Population-based MH algorithms were found applied in continuous domains using binarization methods [15, 17-18], a percentile operator [28-31], and operators based on machine learning [15-16, 32-35] to resolve binary domains problems such as SCP. These methods facilitate the adoption of algorithms that have not been applied to the SCP or that were recently proposed.
From the results obtained in Table 4, it can be seen that 65% of the studies found apply the random initialization method with heuristic search and elimination of redundant columns, which is due to the ease of its implementation to generate feasible solutions. Meanwhile, in other approaches that correspond to 13%, studies [20-21] stand out, where n-approximate algorithms are proposed as initialization methods which locate the search in promising regions of the search space in a shorter convergence time, increasing the chances of finding quality solutions.
From the results obtained in Table 5, it can be seen that 40% of the studies adapt local search methods. In addition, it was observed in studies [23][25] that adapting these methods to the base algorithm contributes to obtaining better results compared to the execution of the algorithm without applying local search.

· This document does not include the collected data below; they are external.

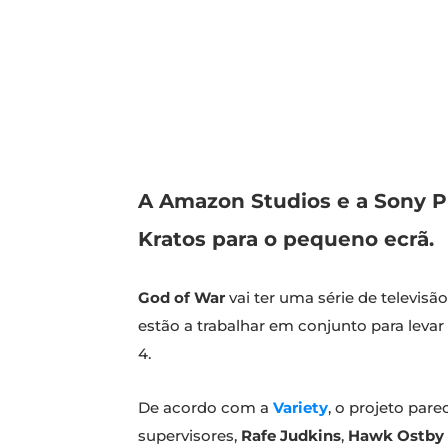
A Amazon Studios e a Sony P
Kratos para o pequeno ecrã.
God of War
vai ter uma série de televisã
estão a trabalhar em conjunto para levar
4.
De acordo com a
Variety
, o projeto par
supervisores,
Rafe Judkins
,
Hawk Ostby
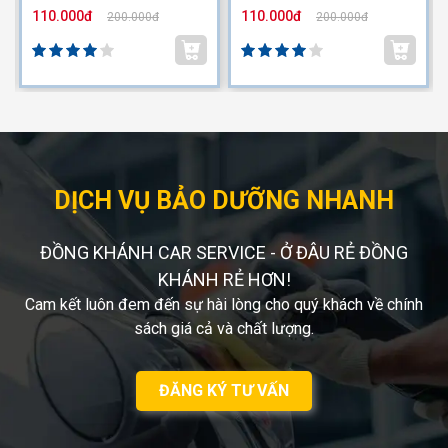
110.000đ
110.000đ
200.000đ
200.000đ
DỊCH VỤ BẢO DƯỠNG NHANH
ĐỒNG KHÁNH CAR SERVICE - Ở ĐÂU RẺ ĐỒNG
KHÁNH RẺ HƠN!
Cam kết luôn đem đến sự hài lòng cho quý khách về chính
sách giá cả và chất lượng.
ĐĂNG KÝ TƯ VẤN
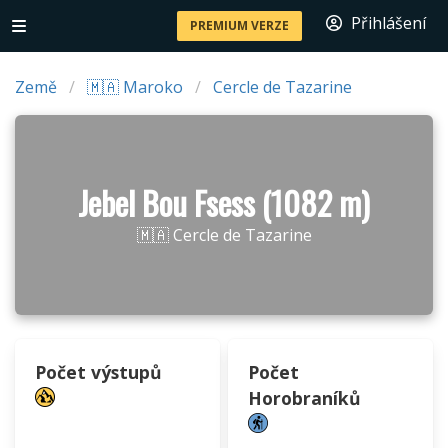
Přihlášení
PREMIUM VERZE
Země
🇲🇦 Maroko
Cercle de Tazarine
Jebel Bou Fsess (1082 m)
🇲🇦 Cercle de Tazarine
Počet výstupů
Počet
Horobraníků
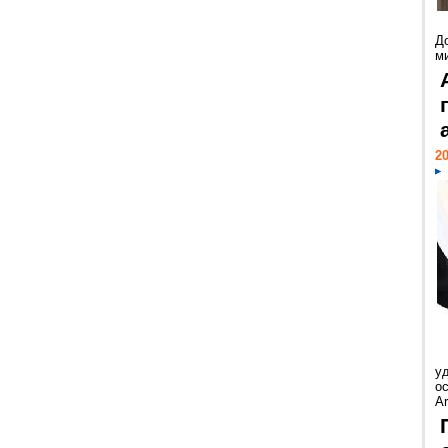
Д
м
20
у
ос
Ar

Regarding quality assessment, it is observed that between 92% and 100% of the studies satisfactorily or partially fulfill the first four quality criteria. However, the percentage of studies that have not been cited corresponds to approximately 43%, which can determine whether or not they are used as a reference in future research.
B. Limitations of Systematic Mapping
On executing the search strings in the defined research databases, they returned a large number of studies that address the formulation of real problems based on the SCP, as well as a large number of H and MH algorithms applied to the classic SCP and its variants, which included the keywords without detailing the search methods. For this reason, many studies were discarded (Table 3).
V. CONCLUSIONS
This systematic mapping found a trend in applying MH algorithms and random initialization methods with heuristic search and removing columns redundant to the SCP. In addition, it was found that the adaptation of local search methods in MH algorithms applied to the SCP reports better results than the execution of the algorithm without applying local search.
The initialization and local search methods applied to the SCP found in this mapping can be applied in new algorithms to solve these types of problem, with the aim of analyzing their behavior and impact on the results obtained.
The mapping of recent studies ought to be continued, including other databases seeking to expand knowledge regarding initialization and local search methods applied to the SCP. Furthermore, the variants of this problem must be involved in order to determine which methods were used.